The project focuses on access to information via systems such as Twitter and FaceBook. Our goal is to improve the efficiency of information access via OSN’s in terms of precision/recall. To that end, we will develop solutions for recommending both content items and potential contacts to users.
Such recommender systems will be constructed from the following primitives:
Reward mechanisms allowing users to give feedback on specific content items;
Inference mechanisms that exploit the former reward mechanisms for characterizing i) types of specific content and ii) tastes and expertise of individual users.
The resulting recommender systems should be light-weight, accurate, and resilient to users’ strategic behaviors.
The expected outcomes of the project are
A deeper understanding of the limits of collective processing and filtering of information in terms of precision / recall trade-offs.
Optimized schemes for identification of implicit communities of like-minded users and contact recommendation for helping users “rewire” the information network for better performance. In particular robust versions of spectral embedding and message-passing algorithms à la Belief Propagation will be elaborated in this respect. Limitations / relative merits of candidate schemes, their robustness to noise in the input data, will be investigated. Distributed mechanisms for evaluating users’ expertise on particular topics. Such “expertise” evaluation can be multi-dimensional.
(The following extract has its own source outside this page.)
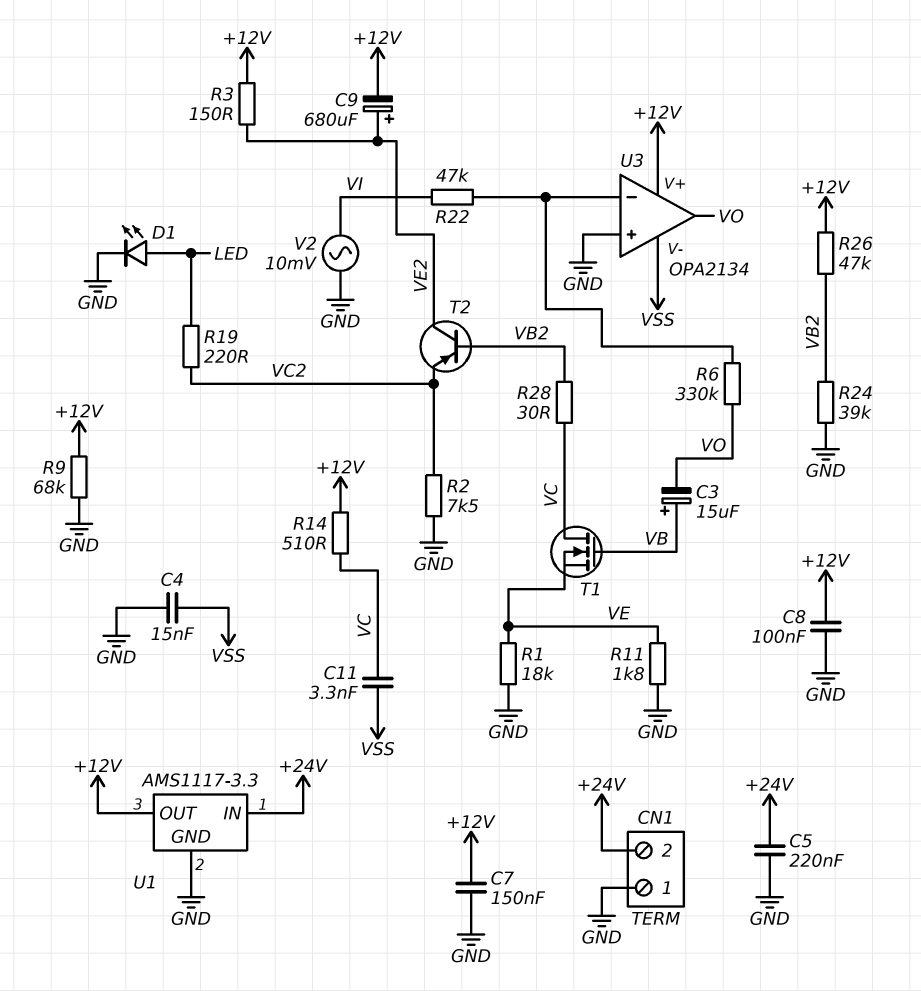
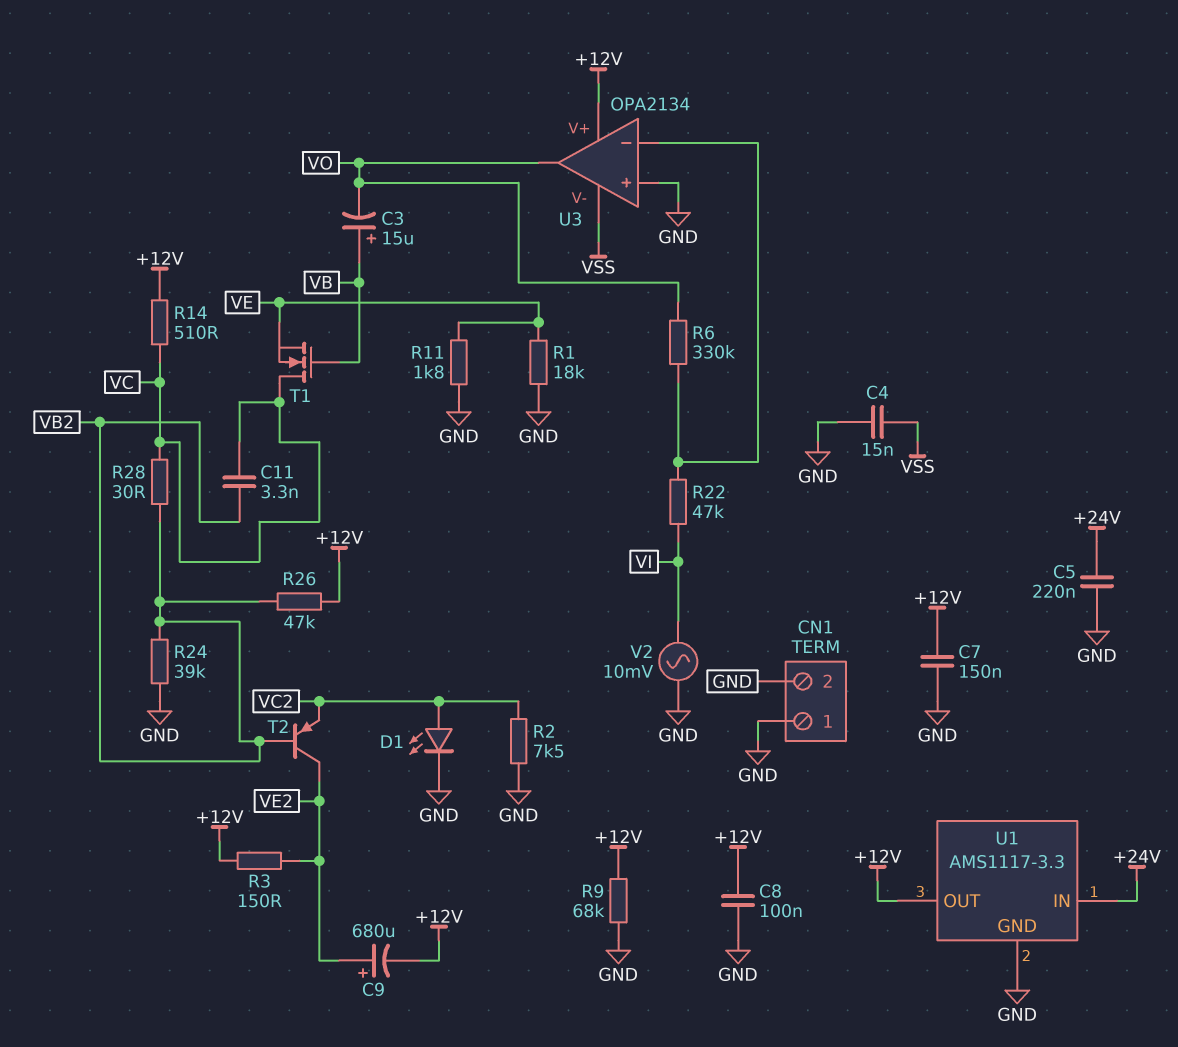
C11: 3.3nF (VC, VSS) -> 3.3nF (VB2, VC)
CN1 pin 2: +24V -> GND
D1: LED (A LED, K GND) -> LED (A VC2, K GND)
R19: 220 (LED, VC2) -> none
Active learning strategies for quick categorization of content types. In particular we will design rules for adaptively selecting users from whom to obtain feedback on content, aiming to achieve accurate content categorization based on the smallest possible number of user solicitations.
Protection against selfishness of participating users: proposed reward mechanisms should induce desirable content editing and filtering by the users when they are selfishly trying to maximize their overall rewards. . We will also aim to protect the system against the attack whereby groups of users conspire and distribute among themselves rewards similar to FaceBook’s “likes” thus artificially boosting their individual expertise. A particular scheme that we will consider is an instance of the so-called “marginal utility” reward mechanism whereby a user is rewarded by the utility to others that would have been lost if this particular user had not actively participated to the system.
Validation on available datasets and experimental deployment of some of the proposed mechanisms.